▶ [MATERIAL PROVIDED]

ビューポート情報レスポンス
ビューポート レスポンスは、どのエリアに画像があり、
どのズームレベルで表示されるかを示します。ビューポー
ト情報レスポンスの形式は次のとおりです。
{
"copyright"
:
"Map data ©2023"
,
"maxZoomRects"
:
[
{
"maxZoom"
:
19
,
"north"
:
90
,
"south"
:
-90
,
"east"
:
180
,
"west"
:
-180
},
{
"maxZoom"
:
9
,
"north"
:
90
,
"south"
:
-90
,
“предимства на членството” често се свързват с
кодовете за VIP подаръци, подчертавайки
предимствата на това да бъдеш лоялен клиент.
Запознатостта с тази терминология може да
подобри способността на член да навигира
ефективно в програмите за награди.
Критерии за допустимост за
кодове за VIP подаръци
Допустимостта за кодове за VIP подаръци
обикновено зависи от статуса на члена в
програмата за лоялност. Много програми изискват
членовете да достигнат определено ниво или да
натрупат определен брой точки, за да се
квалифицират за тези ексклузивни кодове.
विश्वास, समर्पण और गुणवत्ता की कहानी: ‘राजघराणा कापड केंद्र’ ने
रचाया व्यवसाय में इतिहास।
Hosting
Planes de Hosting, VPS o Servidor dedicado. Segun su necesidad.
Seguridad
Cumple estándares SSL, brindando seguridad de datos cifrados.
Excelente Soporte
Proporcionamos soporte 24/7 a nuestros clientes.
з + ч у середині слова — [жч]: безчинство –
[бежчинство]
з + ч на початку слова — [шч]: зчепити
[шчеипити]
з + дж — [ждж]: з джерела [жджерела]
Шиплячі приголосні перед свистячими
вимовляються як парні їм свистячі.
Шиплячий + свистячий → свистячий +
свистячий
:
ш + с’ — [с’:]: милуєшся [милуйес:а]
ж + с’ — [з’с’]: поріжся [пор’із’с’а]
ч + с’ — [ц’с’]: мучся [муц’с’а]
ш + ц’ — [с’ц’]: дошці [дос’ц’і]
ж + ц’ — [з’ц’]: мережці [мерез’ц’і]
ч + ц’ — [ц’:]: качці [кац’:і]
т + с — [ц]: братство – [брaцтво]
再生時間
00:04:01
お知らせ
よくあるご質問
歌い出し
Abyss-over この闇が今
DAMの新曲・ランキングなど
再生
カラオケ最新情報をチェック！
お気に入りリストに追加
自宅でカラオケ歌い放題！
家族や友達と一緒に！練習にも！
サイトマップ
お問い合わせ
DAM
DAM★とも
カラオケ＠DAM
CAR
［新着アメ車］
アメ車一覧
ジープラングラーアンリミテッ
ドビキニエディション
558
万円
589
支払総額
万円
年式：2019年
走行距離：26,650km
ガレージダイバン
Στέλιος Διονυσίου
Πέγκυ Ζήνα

▶ [TASK TO CARRY OUT] Copy out the text of all the items, putting "ВИП" wherever "VIP" appears and leaving everything else as it is.

▶ [ANSWER SECTION]
ビューポート情報レスポンス
ビューポート レスポンスは、どのエリアに画像があり、
どのズームレベルで表示されるかを示します。ビューポー
ト情報レスポンスの形式は次のとおりです。
{
"copyright"
:
"Map data ©2023"
,
"maxZoomRects"
:
[
{
"maxZoom"
:
19
,
"north"
:
90
,
"south"
:
-90
,
"east"
:
180
,
"west"
:
-180
},
{
"maxZoom"
:
9
,
"north"
:
90
,
"south"
:
-90
,
“предимства на членството” често се свързват с
кодовете за ВИП подаръци, подчертавайки
предимствата на това да бъдеш лоялен клиент.
Запознатостта с тази терминология може да
подобри способността на член да навигира
ефективно в програмите за награди.
Критерии за допустимост за
кодове за ВИП подаръци
Допустимостта за кодове за ВИП подаръци
обикновено зависи от статуса на члена в
програмата за лоялност. Много програми изискват
членовете да достигнат определено ниво или да
натрупат определен брой точки, за да се
квалифицират за тези ексклузивни кодове.
विश्वास, समर्पण और गुणवत्ता की कहानी: ‘राजघराणा कापड केंद्र’ ने
रचाया व्यवसाय में इतिहास।
Hosting
Planes de Hosting, VPS o Servidor dedicado. Segun su necesidad.
Seguridad
Cumple estándares SSL, brindando seguridad de datos cifrados.
Excelente Soporte
Proporcionamos soporte 24/7 a nuestros clientes.
з + ч у середині слова — [жч]: безчинство –
[бежчинство]
з + ч на початку слова — [шч]: зчепити
[шчеипити]
з + дж — [ждж]: з джерела [жджерела]
Шиплячі приголосні перед свистячими
вимовляються як парні їм свистячі.
Шиплячий + свистячий → свистячий +
свистячий
:
ш + с’ — [с’:]: милуєшся [милуйес:а]
ж + с’ — [з’с’]: поріжся [пор’із’с’а]
ч + с’ — [ц’с’]: мучся [муц’с’а]
ш + ц’ — [с’ц’]: дошці [дос’ц’і]
ж + ц’ — [з’ц’]: мережці [мерез’ц’і]
ч + ц’ — [ц’:]: качці [кац’:і]
т + с — [ц]: братство – [брaцтво]
再生時間
00:04:01
お知らせ
よくあるご質問
歌い出し
Abyss-over この闇が今
DAMの新曲・ランキングなど
再生
カラオケ最新情報をチェック！
お気に入りリストに追加
自宅でカラオケ歌い放題！
家族や友達と一緒に！練習にも！
サイトマップ
お問い合わせ
DAM
DAM★とも
カラオケ＠DAM
CAR
［新着アメ車］
アメ車一覧
ジープラングラーアンリミテッ
ドビキニエディション
558
万円
589
支払総額
万円
年式：2019年
走行距離：26,650km
ガレージダイバン
Στέλιος Διονυσίου
Πέγκυ Ζήνα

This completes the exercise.